El doctor López-Gatell, como le gusta que le llamen, será el responsable de una tercera crisis en México: la política, si el presidente López Obrador pesca el mortal coronavirus en su gira por 5 estados del sureste que se apresta iniciar el lunes 1 de junio y concluirla el domingo 7.

No es deseable que eso acontezca, pero no hay quien detenga al mandatario en sus necedades que forman parte, en porcentaje considerable, de su obcecada forma de ser.

Estará en dos estados que se caracterizan por estar en foco rojo: Quintana Roo y Tabasco.

Es reprobable que asevere que la pandemia “ya va en descenso”, cuando las cifras hasta este jueves, demostraban lo contrario: 8,597 los decesos y 78,023 los casos positivos.

Tampoco le demostró nada a L(i)opez el hecho de que los 269 “municipios de la esperanza” se hayan mantenido en el encierro y no iniciar actividad económica o social alguna, como lo festinó el mandatario el 13 de mayo, al anunciar su “nueva normalidad” con el  reinicio de la actividad económica en esas jurisdicciones.

Los gobernadores de las 15 entidades de esos municipios se opusieron además a la total apertura de esas localidades al considerar que la pandemia no cede y aún no ha llegado al “pico”. La curva, es cierto, sigue apuntando pa’rriba.

Al presidente, como responsable del Consejo de Salubridad, le falló la estrategia de su vocero López-Gatell que también lo es de la pandemia, al no dar paso a las pruebas porque según el sabio del Ejecutivo” era tirar el dinero a lo güey.

Cosa que no es cierta.

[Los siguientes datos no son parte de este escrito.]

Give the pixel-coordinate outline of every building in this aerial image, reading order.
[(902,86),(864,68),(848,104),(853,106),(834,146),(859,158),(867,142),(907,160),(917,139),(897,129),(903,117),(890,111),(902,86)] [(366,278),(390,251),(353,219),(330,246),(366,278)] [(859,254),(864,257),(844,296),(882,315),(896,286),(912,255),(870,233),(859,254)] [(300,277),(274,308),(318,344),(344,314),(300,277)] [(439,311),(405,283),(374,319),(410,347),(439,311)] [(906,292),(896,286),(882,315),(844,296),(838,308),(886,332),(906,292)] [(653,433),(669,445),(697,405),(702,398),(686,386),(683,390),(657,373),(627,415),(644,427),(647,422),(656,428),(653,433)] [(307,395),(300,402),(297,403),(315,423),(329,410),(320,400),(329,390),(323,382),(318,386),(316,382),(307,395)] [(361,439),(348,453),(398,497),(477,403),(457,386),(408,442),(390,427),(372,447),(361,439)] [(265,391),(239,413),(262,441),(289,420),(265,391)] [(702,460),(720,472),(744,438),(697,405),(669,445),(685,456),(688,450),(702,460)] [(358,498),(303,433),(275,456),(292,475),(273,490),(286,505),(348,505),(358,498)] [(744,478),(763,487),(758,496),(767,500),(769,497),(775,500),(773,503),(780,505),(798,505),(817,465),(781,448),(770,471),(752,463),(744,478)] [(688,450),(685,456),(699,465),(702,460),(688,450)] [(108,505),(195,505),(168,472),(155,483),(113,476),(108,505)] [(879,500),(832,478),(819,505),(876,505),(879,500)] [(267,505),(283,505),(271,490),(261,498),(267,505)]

La Organización Mundial de la Salud ha insistido una y otra vez: “Pruebas, pruebas y más pruebas”.

La Organización Internacional del Trabajo ha señalado que aumentar las pruebas de Covid-19 reduce la pérdida de empleos hasta en un 50%.

Pero la mentalidad de AMLO es de estricta austeridad y a esas pruebas, convencido por el genial sabio que da cuenta de contagios y muertes noche a noche, no le aporta ni un quinto.

La cuestión central es que en las estadísticas de las pruebas aplicadas por los países, México se encuentra en el último lugar con 0.4% por cada 100 mil habitantes cuando en otras naciones, la media va más allá del 27%.

El primer cambio que se dio en México en el absurdo y equivocado manejo de la emergencia sanitaria surgió con los afamados 269 “municipios de la esperanza” que el señor L(i)opez anunció como los primeros en abrirse a la recuperación económica. Resultó que gobernadores y presidentes municipales no permitieron el desconfinamiento y ninguno de esas jurisdicciones resulto la “esperanza” de AMLO.

En Puebla, se dio otro “no” a la apertura de empresas que fabrican refacciones para la industria automotriz y el gobernador Miguel Barbosa señaló que los trabajadores no regresarían a laborar, a pesar de ser una decisión presidencial publicada en el Diario Oficial de la Federación.

En la narrativa pública se ha privilegiado la percepción, en algunos segmentos, de que sólo México no tiene una identificación completa de los casos.